The organisation is calling for a thorough review of competition within NSW retail electricity markets.
The organisationtook its concerns about the impact of electricity price rises on regional users to a NSW Legislative Council inquiry into electricity supply, demand and prices.
The upper house committee was set up in September to investigate the reasons for large increases in the price of electricity, and the impact of the deregulation of electricity prices in 2014.
Appearing before the hearing on Wednesday afternoon, NSW Farmers’ called for the Independent Pricing and Regulatory Tribunal (IPART) to ensure a fair go for electricity consumers.
“Electricity prices have hit the hip pockets of all consumers across NSW,” president Derek Schoen said.
“Regional users have particularly felt the pain of price rises, paying up to 20-25 per cent more for the same electricity use as urban users.”
Business and commercial users have seen price rises above and beyond those seen by households.
“We had a dairy farmer near Dubbo who recently renegotiated her electricity contract,” Mr Schoen said.
“Her contract price jumped from $50,000 per annum to just over $90,000 per annum.
“The difference could have paid for an additional employee on the farm.”
The association argues a lack of competition in retail markets is contributing to spiralling electricity prices.

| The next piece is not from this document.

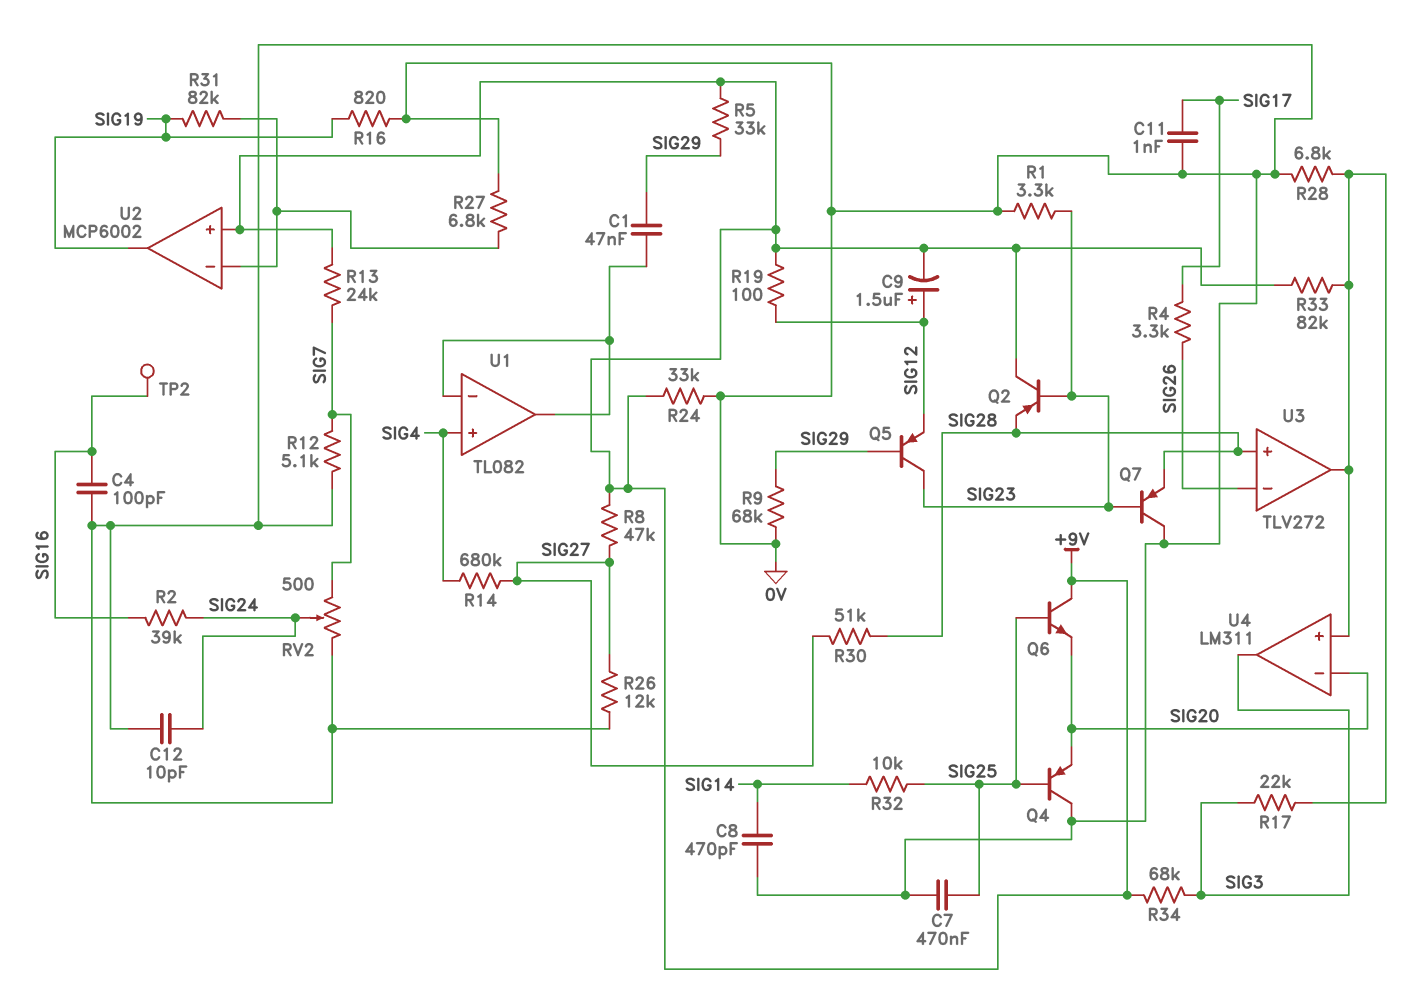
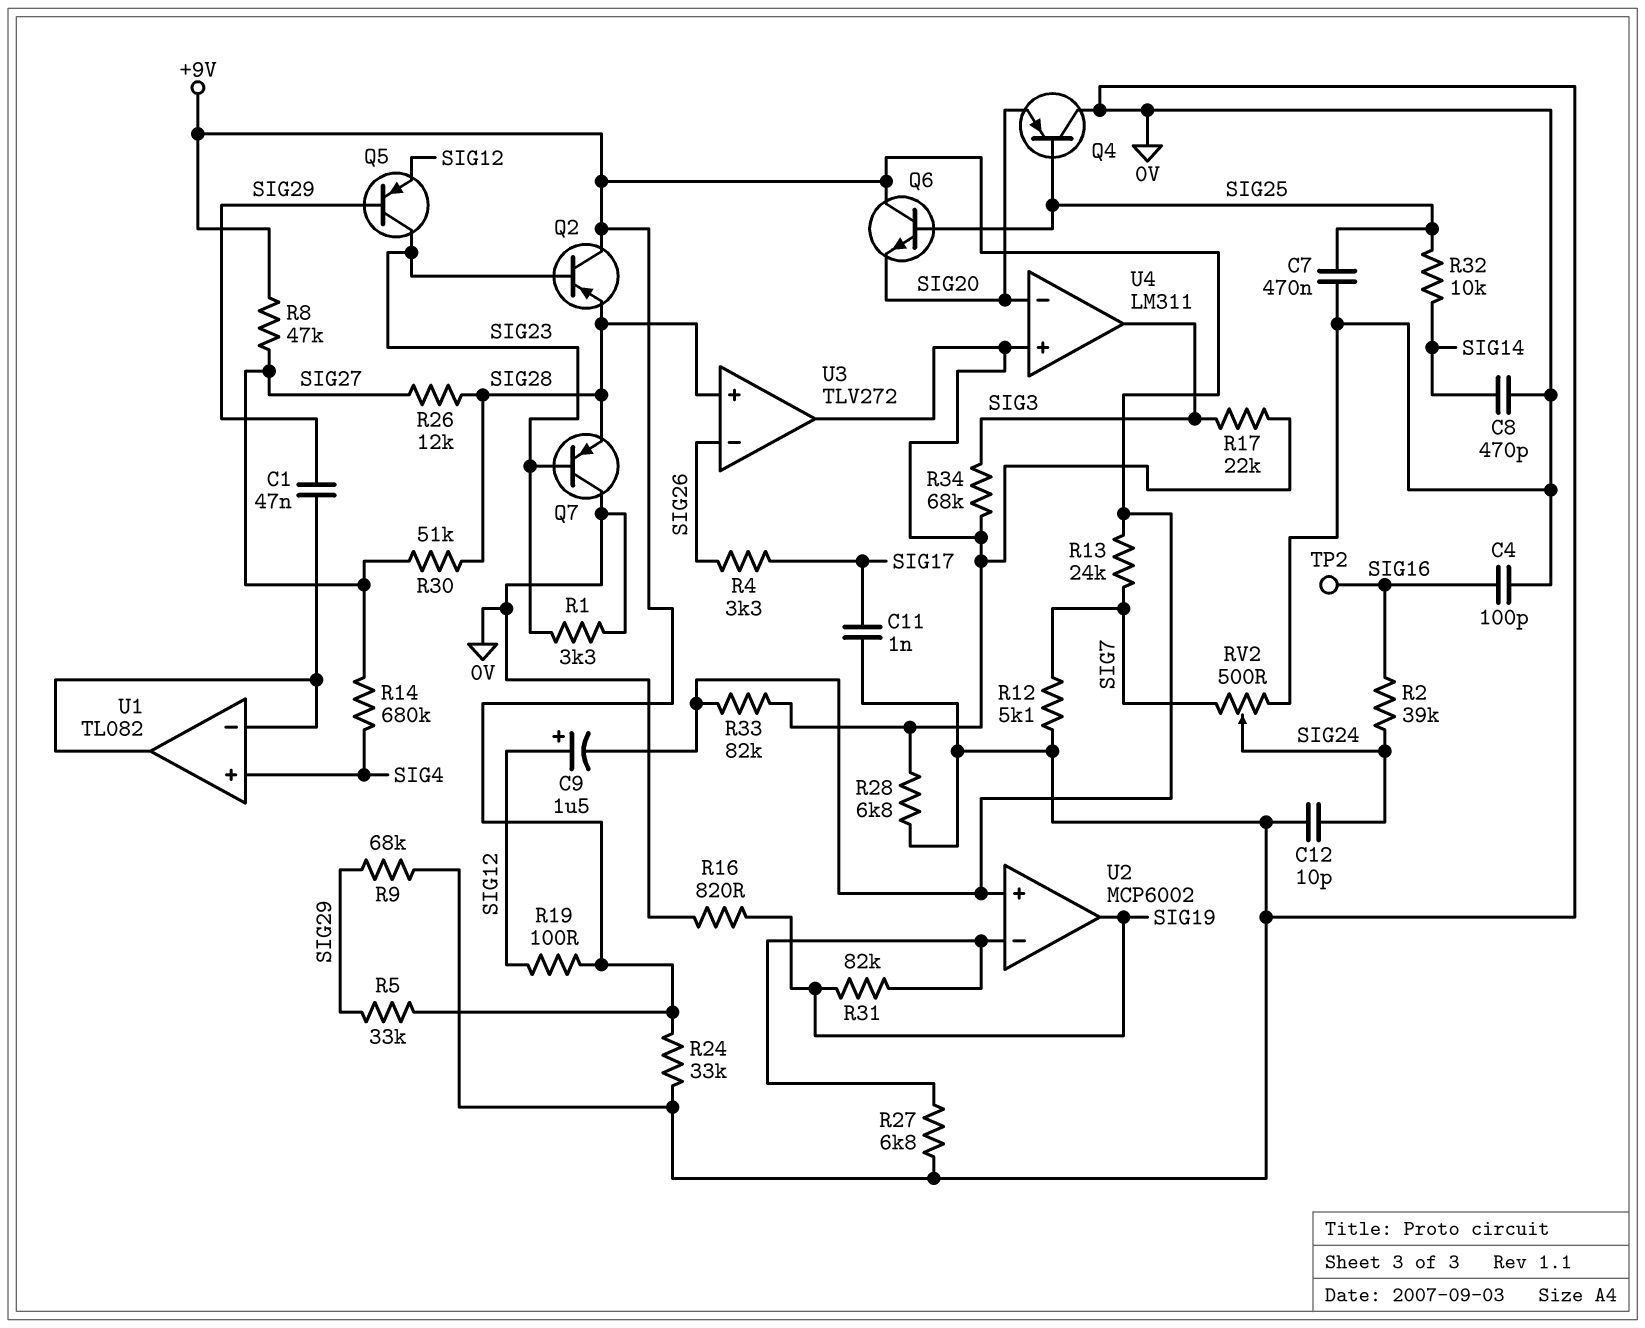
R26: 12k (0V, SIG27) -> 12k (SIG27, SIG28)
R34: 68k (+9V, SIG3) -> 68k (SIG3, U3/out)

“The ACCC recently came out and stated that there was insufficient competition in retail electricity markets, and the independent review in Victoria found that retail markets were failing consumers,” Mr Schoen said.
“IPART stands alone in finding that consumers are getting a fair deal from the electricity retailers.”
At the hearing, the association also recommended the NSW government consider a comparison rate and simplified standardised consumer contracts for all retail market offers, allowing for consumers to compare and find the best offer for them.
Its second recommendation was for mandating that all retail electricity bills provide a breakdown of cost components (transmission, generation, retail etc.) to create greater price transparency for consumers.
“In 2017 the Victorian government held reviews on retail electricity markets and secured price decreases from the retailers for many Victorian electricity consumers,” Mr Schoen said.
“We would like to see this played out in NSW for NSW consumers.”